Выбрать главу

Когда постмодернисты, ссылаясь на Ф. де Соссюра, говорят об отрыве знака от референта, обозначающего от обозначаемого, они в известном смысле лишь воспроизводят дихотомию Канта: знак, или обозначающее,- это вещь для нас, а оторвавшийся от нее и уходящий в тень, "немой" референт,- это вещь в себе. Постмодернистский призыв махнуть рукой на обозначаемое (референт) и принимать во внимание только обозначающее (знак) в какой-то мере перекликается с усилиями кантовской критики, предостерегающей нас о самоуверенных претензий на знание вещей в себе, но у Канта вещь в себе не бездействует.
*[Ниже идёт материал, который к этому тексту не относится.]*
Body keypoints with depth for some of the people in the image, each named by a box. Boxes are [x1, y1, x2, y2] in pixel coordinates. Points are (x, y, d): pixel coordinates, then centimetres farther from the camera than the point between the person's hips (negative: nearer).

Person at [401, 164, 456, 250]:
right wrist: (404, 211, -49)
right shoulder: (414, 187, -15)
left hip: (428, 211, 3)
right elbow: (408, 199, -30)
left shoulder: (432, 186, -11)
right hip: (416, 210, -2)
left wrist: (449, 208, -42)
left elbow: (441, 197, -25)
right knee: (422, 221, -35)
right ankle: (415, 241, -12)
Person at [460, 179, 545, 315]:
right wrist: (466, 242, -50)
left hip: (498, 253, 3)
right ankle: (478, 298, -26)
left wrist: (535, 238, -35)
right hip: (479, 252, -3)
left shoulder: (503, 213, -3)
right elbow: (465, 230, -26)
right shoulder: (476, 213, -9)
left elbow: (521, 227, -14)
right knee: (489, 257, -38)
В плане познания она "аффицирует нашу чувственность", то есть дает первотолчок нашему восприятию, которое затем уже попадает в плен априорных форм культуры и создает образы, не столько отражающие то, что существует, сколько то, что предрешено законодательством нашей культуры ее категориями и нормами. В моральном плане сфера вещей в себе выступает как сфера религиозно-трансцендентного: той запредельной области, где логика борьбы добра и зла, не получающая должного завершения в нашем земном опыте (где именно зло имеет преимущества), наконец-таки получает его.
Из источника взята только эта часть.